TASK INSTRUCTIONS:
[1] Name each thing that the BCC forecast release says the Autumn Statement measures should support.
[2] Reproduce the BCC forecast release word for word, starting with "The British Chambers of Commerce publishes" and going on through "-0.4% to -0.1%.".
══ DOCUMENT SEGMENT ══
The British Chambers of Commerce publishes its economic forecast

  • The British Chamber of Commerce (BCC) upgrades GDP growth forecast for 2012, the first upward revision since March 2011
  • Growth forecasts for 2013 and 2014 revised down
  • Unemployment forecast is 100,000 lower than in September, reflecting the stronger than expected performance of the UK labour market
  • The BCC calls for effective measures in tomorrow’s Autumn Statement to support growth, job creation, exports, investment,and business confidence

The British Chambers of Commerce today has published its latest economic forecast, which sees UK growth in 2012 revised upwards from -0.4% to -0.1%.

Although this is encouraging news for the UK economy, forecasts for the next two years have been downgraded from 1.2% to 1.0% in 2013, and from 2.2% to 1.8% in 2014. Businesses are resilient and have the ambition needed to drive the UK's national recovery forward. But reduced global growth prospects, and the possibility of more reductions in current spending will slow the pace of UK recovery in 2013 and 2014.

Economic Forecast


  • The BCC is raising its growth forecast for 2012 from -0.4% to -0.1%, but is downgrading its predictions for 2013 and 2014.
═══
══ INFORMATION PROVIDED ══
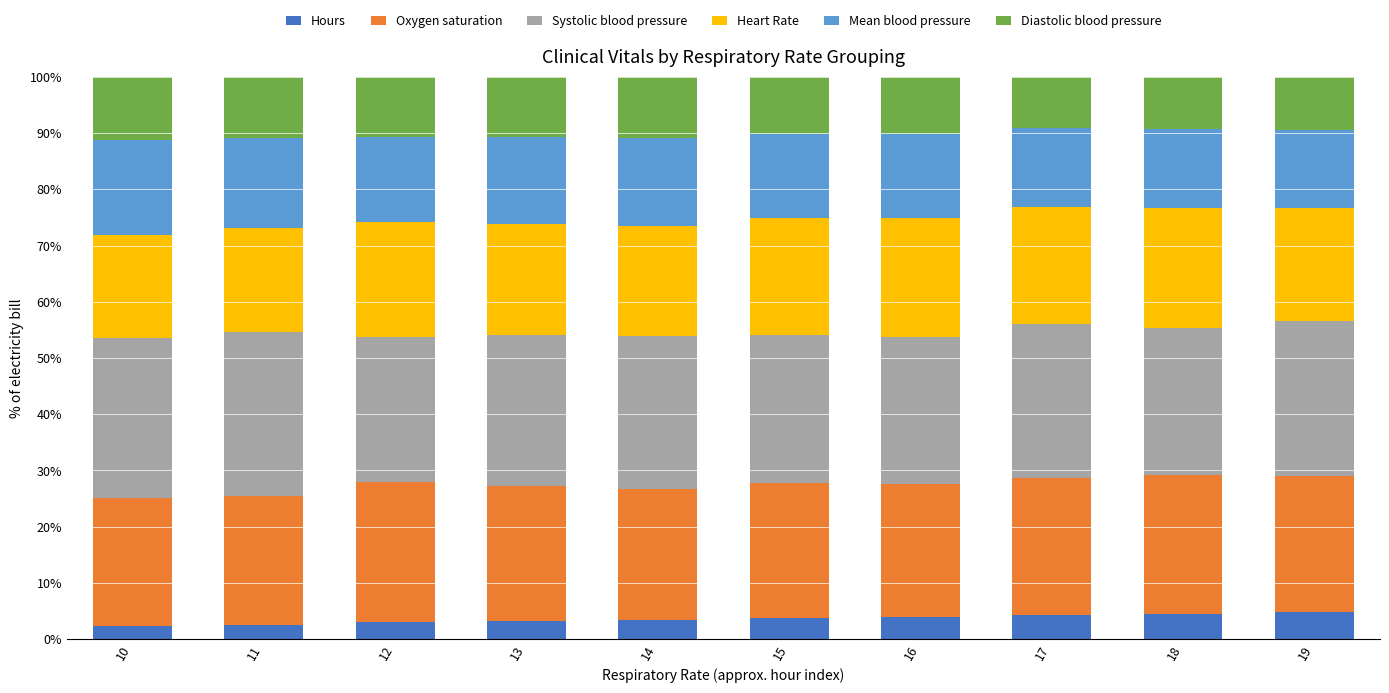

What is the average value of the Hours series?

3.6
═══
══ INFORMATION PROVIDED ══
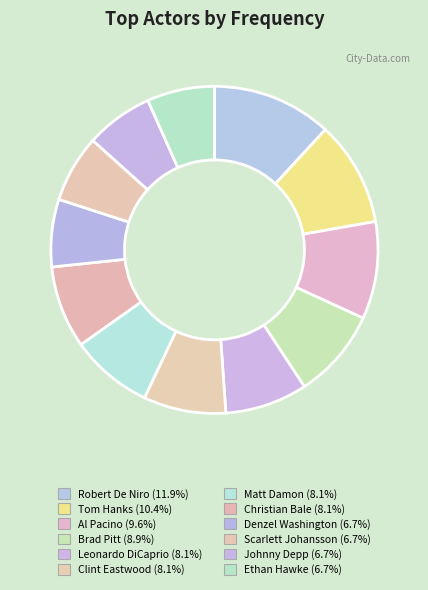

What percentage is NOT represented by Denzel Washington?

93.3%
═══
SOLUTIONS TO THE TASKS:
[1]
- growth
- job creation
- exports
- investment
- business confidence

[2]
The British Chambers of Commerce publishes its economic forecast

  • The British Chamber of Commerce (BCC) upgrades GDP growth forecast for 2012, the first upward revision since March 2011
  • Growth forecasts for 2013 and 2014 revised down
  • Unemployment forecast is 100,000 lower than in September, reflecting the stronger than expected performance of the UK labour market
  • The BCC calls for effective measures in tomorrow’s Autumn Statement to support growth, job creation, exports, investment,and business confidence

The British Chambers of Commerce today has published its latest economic forecast, which sees UK growth in 2012 revised upwards from -0.4% to -0.1%.